Tras días de tensión, bloqueos y movilizaciones en las montañas de Boyacá, los pequeños mineros y el Gobierno Nacional lograron tender un puente. El paro minero, que mantenía en vilo a la región y generaba preocupación por el impacto económico y social, fue finalmente levantado gracias a un acuerdo que, más allá de destrabar un conflicto puntual, promete abrir una nueva etapa en la relación entre el Estado y la minería tradicional. El diálogo, una vez más, demostró su capacidad de aplacar fuegos y de construir caminos en medio de la incertidumbre.

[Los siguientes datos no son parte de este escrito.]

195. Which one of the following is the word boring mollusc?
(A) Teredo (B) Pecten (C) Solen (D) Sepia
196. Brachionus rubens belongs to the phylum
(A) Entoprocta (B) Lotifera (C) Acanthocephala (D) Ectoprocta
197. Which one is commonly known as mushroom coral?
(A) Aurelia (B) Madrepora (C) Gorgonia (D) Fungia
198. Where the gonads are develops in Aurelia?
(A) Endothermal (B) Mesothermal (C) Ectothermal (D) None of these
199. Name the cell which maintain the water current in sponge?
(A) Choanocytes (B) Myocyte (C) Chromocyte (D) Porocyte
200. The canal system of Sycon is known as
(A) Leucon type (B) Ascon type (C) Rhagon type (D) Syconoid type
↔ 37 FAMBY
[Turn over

El pacto alcanzado entre los líderes mineros, el Ministerio de Minas y Energía, y autoridades locales, plantea compromisos ambiciosos pero necesarios: avanzar hacia una Transición Energética Justa (TEJ) que no excluya, sino que integre a quienes por décadas han vivido del carbón. En una época marcada por la urgencia climática y las presiones internacionales por abandonar los combustibles fósiles, el acuerdo reconoce que la transición no puede construirse desde los escritorios de Bogotá sin escuchar las voces de las regiones que hoy sienten que el cambio les pasa por encima.
El ministro Edwin Palma asumió públicamente la responsabilidad de diseñar, junto con las comunidades, una hoja de ruta que garantice que la pequeña minería no será arrinconada ni criminalizada, sino incorporada con dignidad al nuevo modelo energético. Este compromiso, expresado no solo con palabras, sino con acciones como el inicio inmediato de procesos de formalización para quince mineros boyacenses, es una señal concreta de que el Gobierno entiende que una transición justa no puede hacerse sin justicia social.

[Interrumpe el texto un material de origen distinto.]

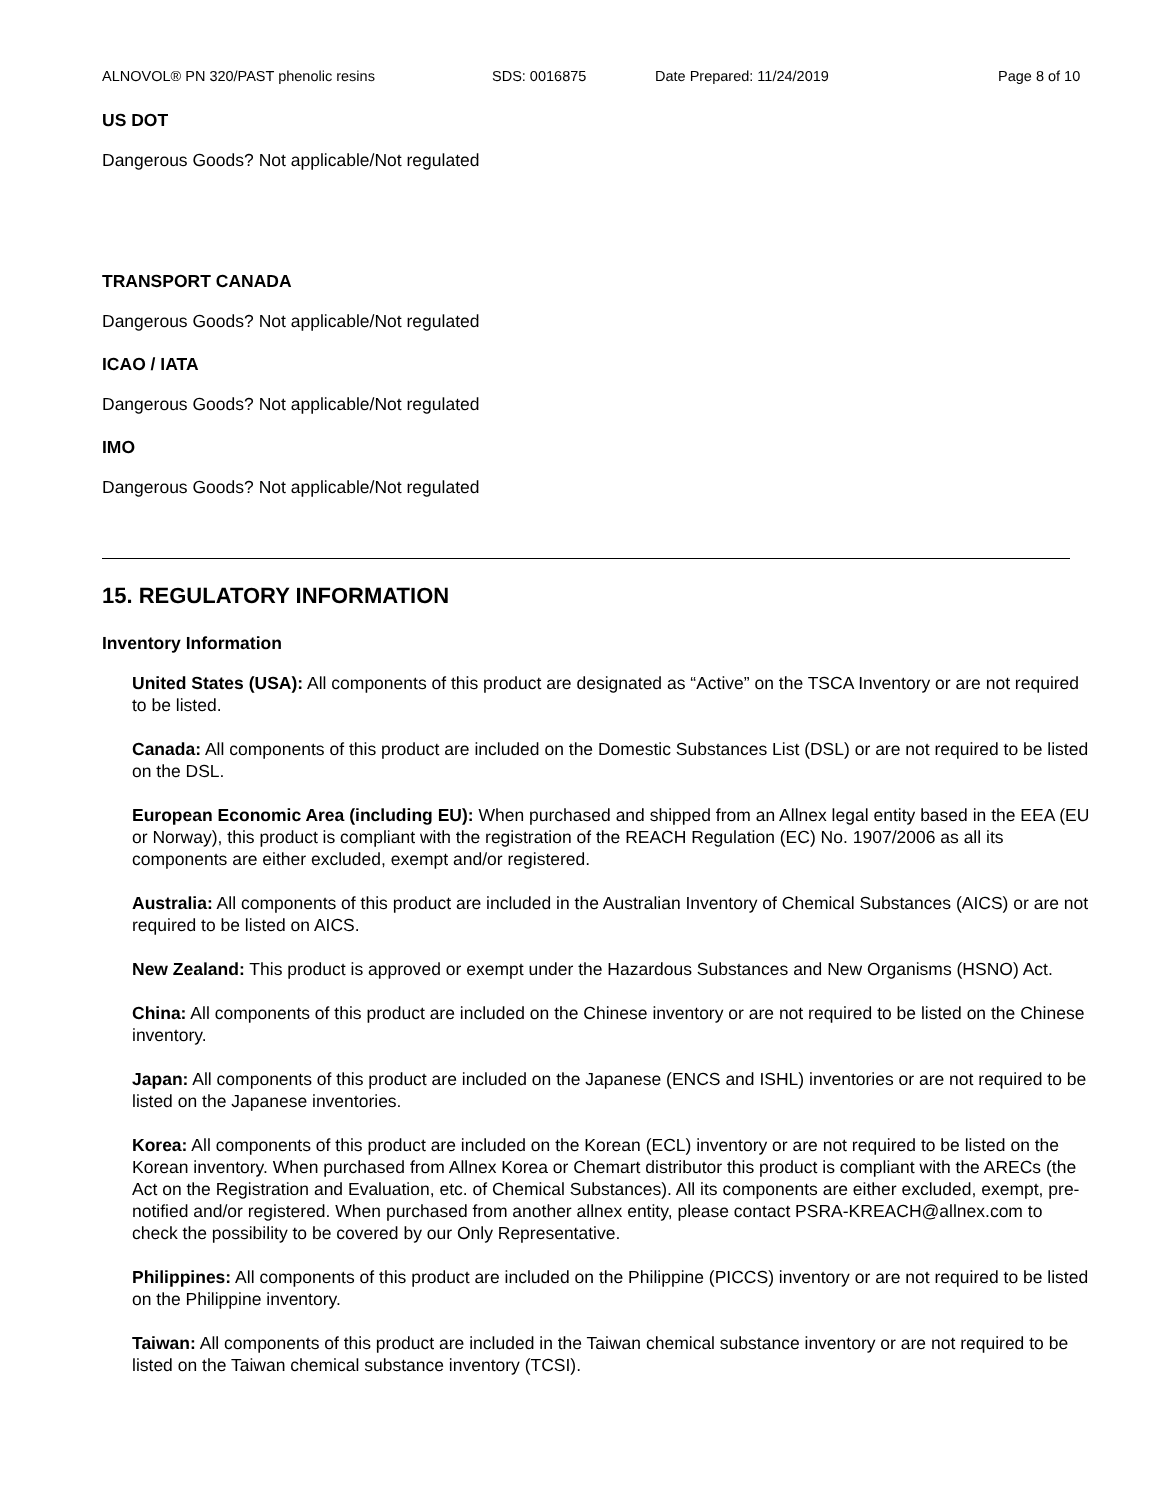ALNOVOL® PN 320/PAST phenolic resins SDS: 0016875 Date Prepared: 11/24/2019 Page 8 of 10
US DOT
Dangerous Goods? Not applicable/Not regulated
TRANSPORT CANADA
Dangerous Goods? Not applicable/Not regulated
ICAO / IATA
Dangerous Goods? Not applicable/Not regulated
IMO
Dangerous Goods? Not applicable/Not regulated
15. REGULATORY INFORMATION
Inventory Information
United States (USA): All components of this product are designated as “Active” on the TSCA Inventory or are not required to be listed.
Canada: All components of this product are included on the Domestic Substances List (DSL) or are not required to be listed on the DSL.
European Economic Area (including EU): When purchased and shipped from an Allnex legal entity based in the EEA (EU or Norway), this product is compliant with the registration of the REACH Regulation (EC) No. 1907/2006 as all its components are either excluded, exempt and/or registered.
Australia: All components of this product are included in the Australian Inventory of Chemical Substances (AICS) or are not required to be listed on AICS.
New Zealand: This product is approved or exempt under the Hazardous Substances and New Organisms (HSNO) Act.
China: All components of this product are included on the Chinese inventory or are not required to be listed on the Chinese inventory.
Japan: All components of this product are included on the Japanese (ENCS and ISHL) inventories or are not required to be listed on the Japanese inventories.
Korea: All components of this product are included on the Korean (ECL) inventory or are not required to be listed on the Korean inventory. When purchased from Allnex Korea or Chemart distributor this product is compliant with the ARECs (the Act on the Registration and Evaluation, etc. of Chemical Substances). All its components are either excluded, exempt, pre-notified and/or registered. When purchased from another allnex entity, please contact PSRA-KREACH@allnex.com to check the possibility to be covered by our Only Representative.
Philippines: All components of this product are included on the Philippine (PICCS) inventory or are not required to be listed on the Philippine inventory.
Taiwan: All components of this product are included in the Taiwan chemical substance inventory or are not required to be listed on the Taiwan chemical substance inventory (TCSI).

El acuerdo contempla también el destrabe de trámites administrativos que durante años han sido un obstáculo para la formalización del sector. Los mineros no solo piden ser escuchados: exigen reglas claras, seguridad jurídica y alternativas reales para reinventar sus economías. Por eso, el Gobierno se comprometió a impulsar planes regionales de reconversión productiva, con énfasis en agroindustria, turismo, energías limpias y aprovechamiento de minerales estratégicos. Una promesa ambiciosa, sí, pero también urgente para garantizar que la transición energética no se convierta en una nueva forma de exclusión.

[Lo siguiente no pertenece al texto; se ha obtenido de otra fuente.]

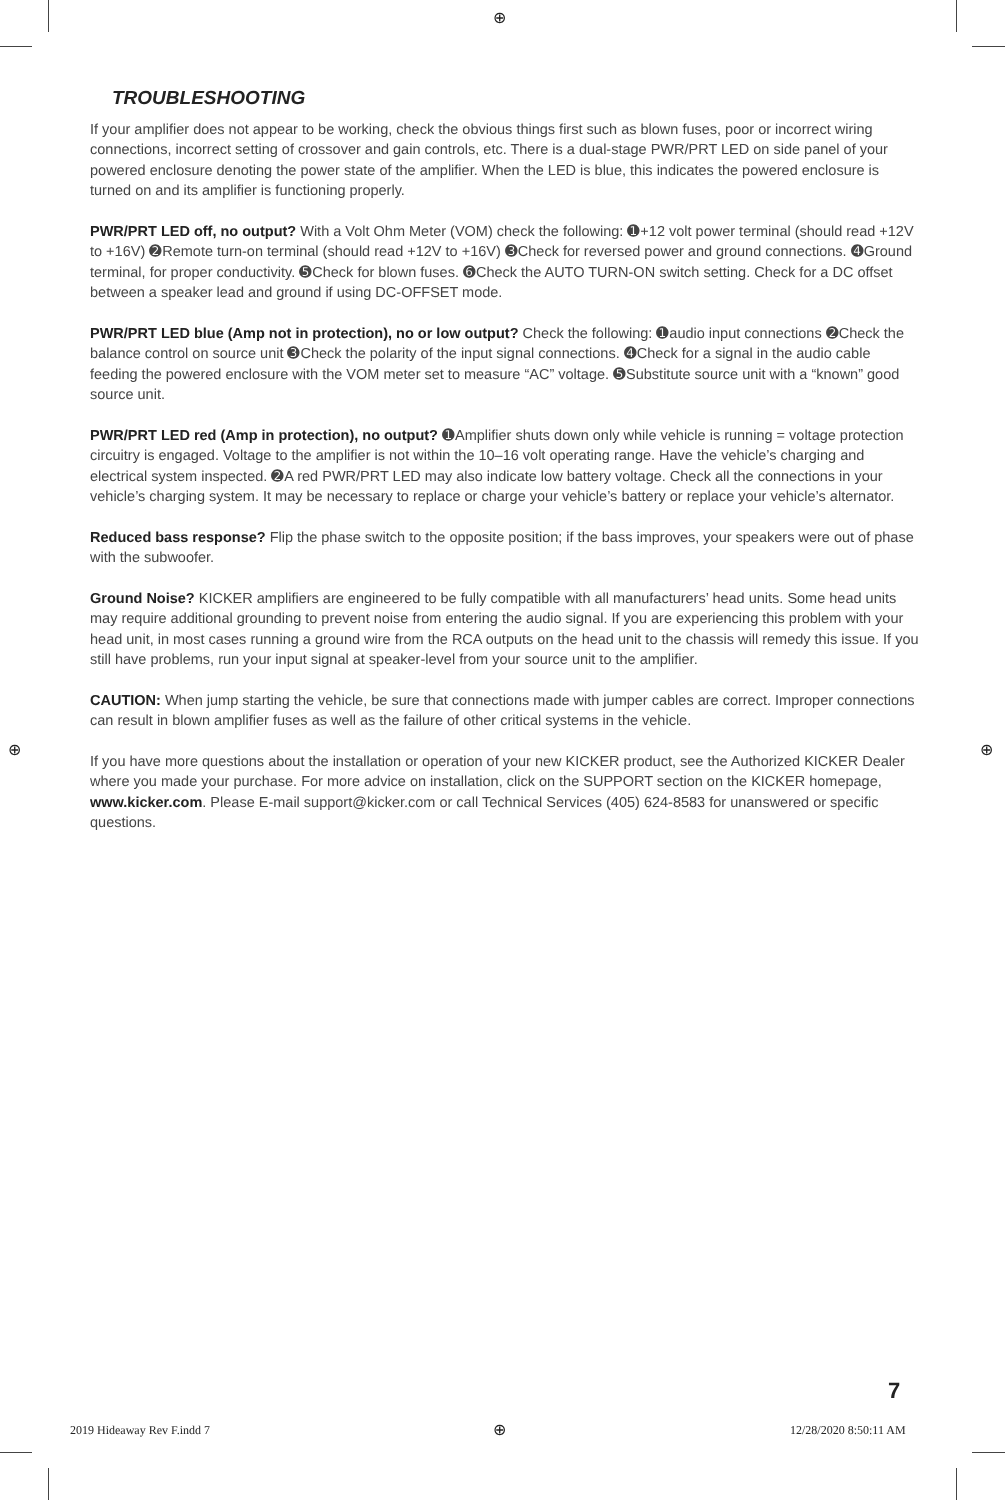⊕
TROUBLESHOOTING
If your amplifier does not appear to be working, check the obvious things first such as blown fuses, poor or incorrect wiring connections, incorrect setting of crossover and gain controls, etc. There is a dual-stage PWR/PRT LED on side panel of your powered enclosure denoting the power state of the amplifier. When the LED is blue, this indicates the powered enclosure is turned on and its amplifier is functioning properly.
PWR/PRT LED off, no output? With a Volt Ohm Meter (VOM) check the following: ➊+12 volt power terminal (should read +12V to +16V) ➋Remote turn-on terminal (should read +12V to +16V) ➌Check for reversed power and ground connections. ➍Ground terminal, for proper conductivity. ➎Check for blown fuses. ➏Check the AUTO TURN-ON switch setting. Check for a DC offset between a speaker lead and ground if using DC-OFFSET mode.
PWR/PRT LED blue (Amp not in protection), no or low output? Check the following: ➊audio input connections ➋Check the balance control on source unit ➌Check the polarity of the input signal connections. ➍Check for a signal in the audio cable feeding the powered enclosure with the VOM meter set to measure “AC” voltage. ➎Substitute source unit with a “known” good source unit.
PWR/PRT LED red (Amp in protection), no output? ➊Amplifier shuts down only while vehicle is running = voltage protection circuitry is engaged. Voltage to the amplifier is not within the 10–16 volt operating range. Have the vehicle’s charging and electrical system inspected. ➋A red PWR/PRT LED may also indicate low battery voltage. Check all the connections in your vehicle’s charging system. It may be necessary to replace or charge your vehicle’s battery or replace your vehicle’s alternator.
Reduced bass response? Flip the phase switch to the opposite position; if the bass improves, your speakers were out of phase with the subwoofer.
Ground Noise? KICKER amplifiers are engineered to be fully compatible with all manufacturers’ head units. Some head units may require additional grounding to prevent noise from entering the audio signal. If you are experiencing this problem with your head unit, in most cases running a ground wire from the RCA outputs on the head unit to the chassis will remedy this issue. If you still have problems, run your input signal at speaker-level from your source unit to the amplifier.
CAUTION: When jump starting the vehicle, be sure that connections made with jumper cables are correct. Improper connections can result in blown amplifier fuses as well as the failure of other critical systems in the vehicle.
If you have more questions about the installation or operation of your new KICKER product, see the Authorized KICKER Dealer where you made your purchase. For more advice on installation, click on the SUPPORT section on the KICKER homepage, www.kicker.com. Please E-mail support@kicker.com or call Technical Services (405) 624-8583 for unanswered or specific questions.
⊕ ⊕
7
2019 Hideaway Rev F.indd 7 ⊕ 12/28/2020 8:50:11 AM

Más allá de los acuerdos técnicos, lo ocurrido en Boyacá revela un hecho político profundo: los pequeños mineros, a menudo invisibilizados o estigmatizados, han demostrado su capacidad de organización, presión y diálogo. Su lucha no fue solo por el carbón, sino por el derecho a ser parte del futuro energético del país. En ese sentido, lo alcanzado esta semana es mucho más que un simple levantamiento del paro: es el primer paso hacia una conversación nacional que apenas comienza.
El reto, por supuesto, será cumplir. La historia reciente de Colombia está llena de pactos rotos y promesas aplazadas. Esta vez, el Gobierno no solo deberá implementar lo firmado, sino hacerlo con transparencia, celeridad y voluntad real de transformar. Los mineros, por su parte, han dejado claro que no renunciará a su derecho a existir, ni a su vocación productiva, pero están dispuestos a caminar hacia nuevos horizontes si se les ofrece un terreno firme para hacerlo.
Boyacá, con sus laderas curtidas por el trabajo y la memoria, ha levantado la mano para decir que quiere ser parte de la transición, pero con voz propia. El levantamiento del paro no es el fin de un conflicto, sino el inicio de una conversación impostergable: cómo hacer que el cambio energético en Colombia no deje a nadie atrás. Ese, quizá, sea el verdadero desafío.